EXERCISE GOAL ▸ Report how many lines in the records carry the string "click", and give no further text.

Dataset entries ▸

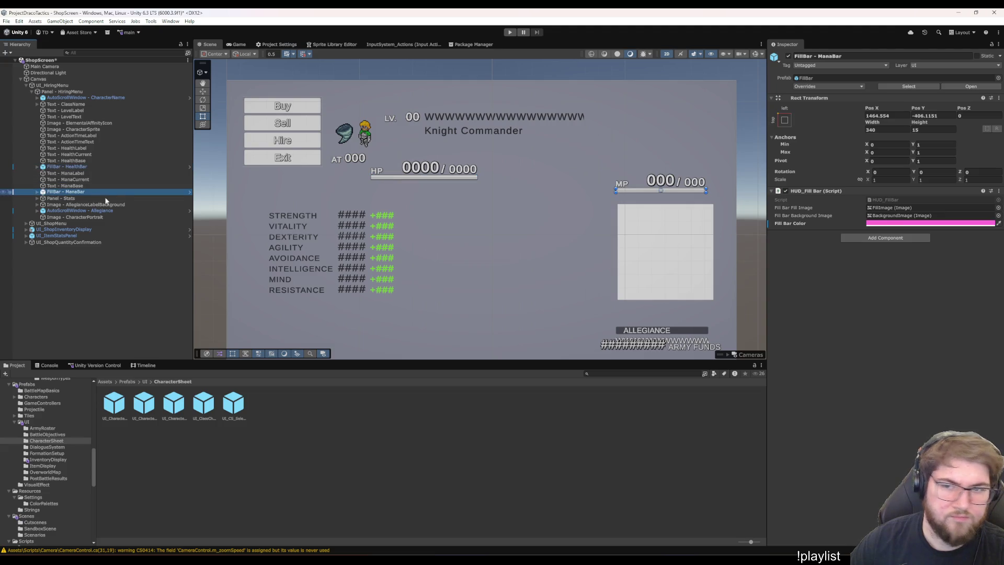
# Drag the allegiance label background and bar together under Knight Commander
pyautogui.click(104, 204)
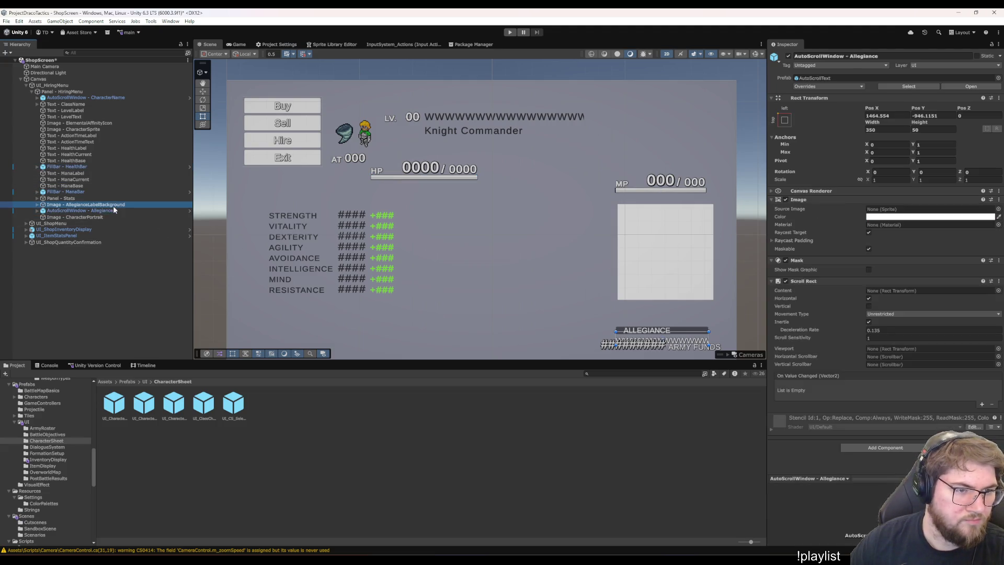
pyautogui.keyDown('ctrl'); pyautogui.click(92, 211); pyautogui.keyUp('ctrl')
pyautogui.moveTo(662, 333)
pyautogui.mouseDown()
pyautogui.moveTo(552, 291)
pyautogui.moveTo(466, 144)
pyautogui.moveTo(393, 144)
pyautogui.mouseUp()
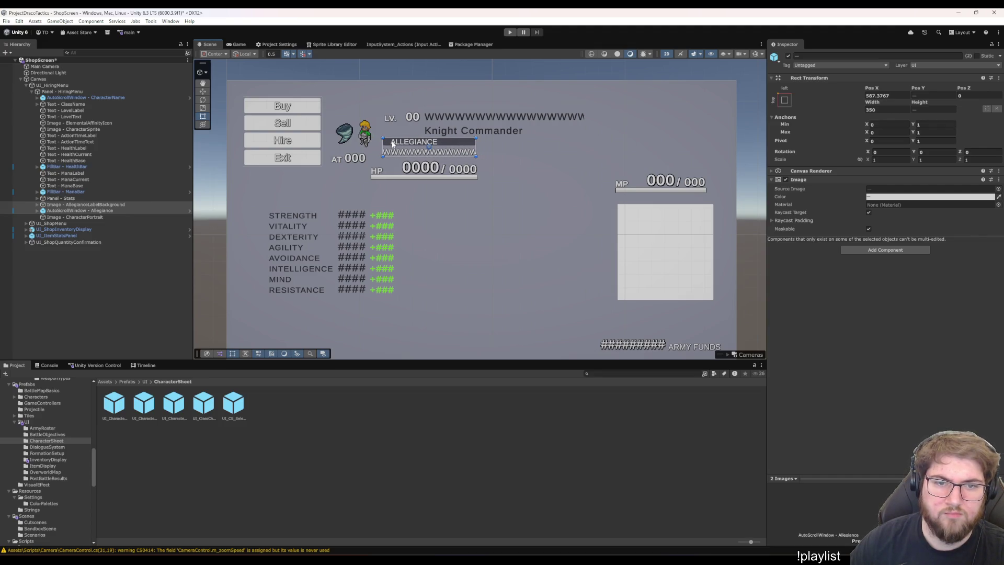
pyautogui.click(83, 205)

ANSWER TO THE EXERCISE ▸ 3